§ **Data extract**
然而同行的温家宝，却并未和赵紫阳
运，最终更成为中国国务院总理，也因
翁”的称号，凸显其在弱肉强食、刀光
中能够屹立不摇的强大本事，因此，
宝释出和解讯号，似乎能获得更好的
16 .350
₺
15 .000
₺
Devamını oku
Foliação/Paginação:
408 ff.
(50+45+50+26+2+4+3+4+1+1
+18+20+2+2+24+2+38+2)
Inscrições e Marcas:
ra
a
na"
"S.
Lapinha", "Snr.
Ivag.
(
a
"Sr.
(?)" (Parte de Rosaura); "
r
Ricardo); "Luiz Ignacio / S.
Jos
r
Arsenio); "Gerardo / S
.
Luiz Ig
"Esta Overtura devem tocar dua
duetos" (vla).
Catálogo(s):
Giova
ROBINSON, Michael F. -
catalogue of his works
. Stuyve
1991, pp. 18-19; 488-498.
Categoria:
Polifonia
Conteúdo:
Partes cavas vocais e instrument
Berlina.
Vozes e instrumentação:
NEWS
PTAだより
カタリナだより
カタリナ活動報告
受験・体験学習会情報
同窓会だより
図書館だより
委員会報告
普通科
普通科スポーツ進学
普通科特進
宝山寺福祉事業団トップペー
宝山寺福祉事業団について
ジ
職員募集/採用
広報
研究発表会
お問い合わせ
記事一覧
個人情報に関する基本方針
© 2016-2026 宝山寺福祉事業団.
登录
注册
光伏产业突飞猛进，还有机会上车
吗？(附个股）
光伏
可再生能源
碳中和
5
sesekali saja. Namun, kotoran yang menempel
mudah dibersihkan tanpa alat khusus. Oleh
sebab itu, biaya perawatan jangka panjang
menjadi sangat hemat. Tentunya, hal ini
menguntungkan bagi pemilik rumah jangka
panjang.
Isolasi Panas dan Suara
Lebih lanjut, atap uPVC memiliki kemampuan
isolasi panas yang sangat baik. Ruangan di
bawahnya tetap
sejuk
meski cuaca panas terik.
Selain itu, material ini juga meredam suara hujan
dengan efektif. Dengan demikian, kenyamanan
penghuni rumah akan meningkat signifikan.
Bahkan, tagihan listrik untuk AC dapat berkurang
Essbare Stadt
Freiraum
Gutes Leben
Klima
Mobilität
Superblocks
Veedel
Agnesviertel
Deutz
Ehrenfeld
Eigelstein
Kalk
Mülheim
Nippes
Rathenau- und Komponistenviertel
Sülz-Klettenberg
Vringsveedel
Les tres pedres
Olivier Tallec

§ **What to do**
Only the lines that contain the word "sangat" should be copied from the material.

§ **Solution for this exercise**
menjadi sangat hemat. Tentunya, hal ini
isolasi panas yang sangat baik. Ruangan di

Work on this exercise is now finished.